Az buçuk siyasetten tarihten anlayan kahve tayfasından abilerimiz, bir gerçeği buz gibi önümüze koyar: “Tarih tekerrür eder.” Ki doğrudur, tarih tekerrür eder. Peki, gelişi güzel ilerlemekte olan bir şey, nasıl durmadan tekrar edebilir? İnsanoğlu bin sene önce düşülen hatalara nasıl olur da bunca bilimsel gelişmeye rağmen, şekilleri değişmekle beraber, düşer? Bilmem kaç bin sene önce birinin ettiği hikmetli bir söz, nasıl hala kabul edilebilir? Milattan önce üç bin yılındaki aşık oluşla, şimdiki neden değişmiyor? Şairler neden hala mısra sırtında geziyor? İnsan gelişmiyor mu?

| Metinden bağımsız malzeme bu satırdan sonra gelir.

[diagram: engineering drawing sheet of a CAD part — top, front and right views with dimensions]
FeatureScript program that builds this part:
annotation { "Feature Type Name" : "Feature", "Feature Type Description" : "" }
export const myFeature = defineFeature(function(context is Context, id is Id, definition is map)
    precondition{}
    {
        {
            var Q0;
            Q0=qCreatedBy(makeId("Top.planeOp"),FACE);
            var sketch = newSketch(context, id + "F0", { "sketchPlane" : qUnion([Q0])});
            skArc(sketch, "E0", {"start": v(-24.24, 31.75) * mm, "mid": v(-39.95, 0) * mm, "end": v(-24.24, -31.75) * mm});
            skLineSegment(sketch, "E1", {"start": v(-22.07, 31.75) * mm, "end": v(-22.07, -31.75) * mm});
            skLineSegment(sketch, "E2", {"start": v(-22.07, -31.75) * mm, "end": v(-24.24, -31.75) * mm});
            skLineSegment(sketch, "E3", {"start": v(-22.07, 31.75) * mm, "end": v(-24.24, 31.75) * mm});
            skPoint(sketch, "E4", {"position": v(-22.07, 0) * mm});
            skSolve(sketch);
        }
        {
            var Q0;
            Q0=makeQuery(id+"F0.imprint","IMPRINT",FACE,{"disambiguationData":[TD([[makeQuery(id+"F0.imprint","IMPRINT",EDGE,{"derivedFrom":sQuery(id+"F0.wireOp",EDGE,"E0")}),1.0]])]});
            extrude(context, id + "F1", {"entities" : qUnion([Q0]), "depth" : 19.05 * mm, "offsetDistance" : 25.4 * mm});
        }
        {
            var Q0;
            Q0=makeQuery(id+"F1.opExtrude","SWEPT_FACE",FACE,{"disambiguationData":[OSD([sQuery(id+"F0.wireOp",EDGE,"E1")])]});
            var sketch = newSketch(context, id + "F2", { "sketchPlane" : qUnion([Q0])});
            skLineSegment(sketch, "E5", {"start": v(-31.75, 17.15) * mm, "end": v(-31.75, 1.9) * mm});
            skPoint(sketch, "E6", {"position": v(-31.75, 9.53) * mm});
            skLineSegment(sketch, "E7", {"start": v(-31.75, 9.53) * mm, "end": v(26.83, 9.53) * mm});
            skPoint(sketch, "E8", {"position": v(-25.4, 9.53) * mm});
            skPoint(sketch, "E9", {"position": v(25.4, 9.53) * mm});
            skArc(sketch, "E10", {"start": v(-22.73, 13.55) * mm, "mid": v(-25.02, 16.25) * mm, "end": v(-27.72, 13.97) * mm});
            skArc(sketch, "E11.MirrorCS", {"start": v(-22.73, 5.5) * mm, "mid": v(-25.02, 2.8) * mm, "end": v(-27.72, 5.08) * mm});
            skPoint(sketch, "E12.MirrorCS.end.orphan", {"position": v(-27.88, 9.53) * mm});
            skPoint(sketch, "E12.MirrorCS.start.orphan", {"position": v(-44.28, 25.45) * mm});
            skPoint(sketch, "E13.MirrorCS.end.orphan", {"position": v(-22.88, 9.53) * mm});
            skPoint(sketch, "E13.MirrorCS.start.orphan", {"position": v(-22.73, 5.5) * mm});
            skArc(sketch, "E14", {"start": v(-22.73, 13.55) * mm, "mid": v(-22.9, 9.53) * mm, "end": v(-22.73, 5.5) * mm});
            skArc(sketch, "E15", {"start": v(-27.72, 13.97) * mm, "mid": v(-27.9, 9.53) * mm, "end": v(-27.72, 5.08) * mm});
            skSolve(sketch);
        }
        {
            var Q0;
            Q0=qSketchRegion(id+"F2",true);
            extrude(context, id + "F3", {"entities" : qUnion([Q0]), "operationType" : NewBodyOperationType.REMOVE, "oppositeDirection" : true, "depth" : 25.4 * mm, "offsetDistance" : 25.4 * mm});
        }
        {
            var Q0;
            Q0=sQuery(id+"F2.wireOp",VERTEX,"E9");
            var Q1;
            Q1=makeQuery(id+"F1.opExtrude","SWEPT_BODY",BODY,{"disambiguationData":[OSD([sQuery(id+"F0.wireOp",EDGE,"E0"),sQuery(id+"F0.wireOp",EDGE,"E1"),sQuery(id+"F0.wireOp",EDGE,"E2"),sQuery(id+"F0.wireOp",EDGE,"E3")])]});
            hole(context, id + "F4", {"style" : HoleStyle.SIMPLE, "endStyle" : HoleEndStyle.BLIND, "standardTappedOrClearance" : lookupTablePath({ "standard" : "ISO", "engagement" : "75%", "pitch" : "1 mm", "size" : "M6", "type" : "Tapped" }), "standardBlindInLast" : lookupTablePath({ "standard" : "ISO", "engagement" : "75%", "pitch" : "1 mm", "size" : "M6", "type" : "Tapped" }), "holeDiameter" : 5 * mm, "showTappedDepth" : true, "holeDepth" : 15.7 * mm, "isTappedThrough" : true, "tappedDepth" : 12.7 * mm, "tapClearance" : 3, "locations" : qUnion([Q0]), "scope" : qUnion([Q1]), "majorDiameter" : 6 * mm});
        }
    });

Bak bana üstat, gelişi güzel olan farklı varyasyon ortaya koyar, tekrar etmez. Tekrar etmek sistemlere özgü bir durumdur. Biz buna “kader” diyoruz. İşte “hayat” kelimesini havada bırakınca ona maruz kalıyorsun, ama onun sistematiğini fark ettiğin zaman idrak ediyorsun. Meselenin özü bu. Tüm büyük buhranlar, manevi kaybolmuşluklar, cevapsız kalmalar hayata maruz kalmaktan oluyor. Peki, sistematiği çözmüş olan üzülmez mi? Üzülür, ama bir sistemin parçası olduğunu bilecek, onda hak iddia etmeyecek, uzayda kapladığı iki karışlık yer için kişilik savaşları meydana çıkarmayacak bir hale bürünür. Peki, kadere inanan pişman olmaz mı? Emin ol, inanmayandan daha pişman olur. Çünkü sisteme inanmayan o pişman olduklarını geri getirmek için yersiz bir çaba içinde heba olur, sisteme inanansa pişman olunanın geri gelse de aynı olmayacağının farkındadır. İnsan fazla yükleri atarak eksilir, bilmediklerini öğrenerek çoğalır. Çünkü kader, insanın uzayda kapladığı yerin pek de matah olmadığını çok güzel anlatır. Anlamayan kalmaz, o kadar diyorum sana.
Maruz kalmakta nesne, bireydir; haksızlığa uğrayan, aldatılan.. Oysa idrak edişte birey sözde öznedir. Onun başına gelmiş olay ne ilk ne sondur. Tekrar edeceğini bilir. Tekrar edeceğini bildiği için olayı dramatize etmeden öğrenir. Yaptığı yanlışı mı öğrenir, yoksa doğruyu mu, onu da sen düşün artık.
Bitirmeden: Şu cümlemi unutma: Hayata maruz kalanlar, ölmeden hemen önce nasıl yaşaması gerektiğini anlayanlardır. Rousseau şu an bana göz kırptı. Geceni zehir edecek soruyu sormadan da gitmeyeyim: Eğer insan uzayda işgal ettiği yerin farkında olmasaydı ne olurdu?
Ben diyeyim “nefs”, sen de “bireyin bilmem hangi zıkkımının ekşimesi”.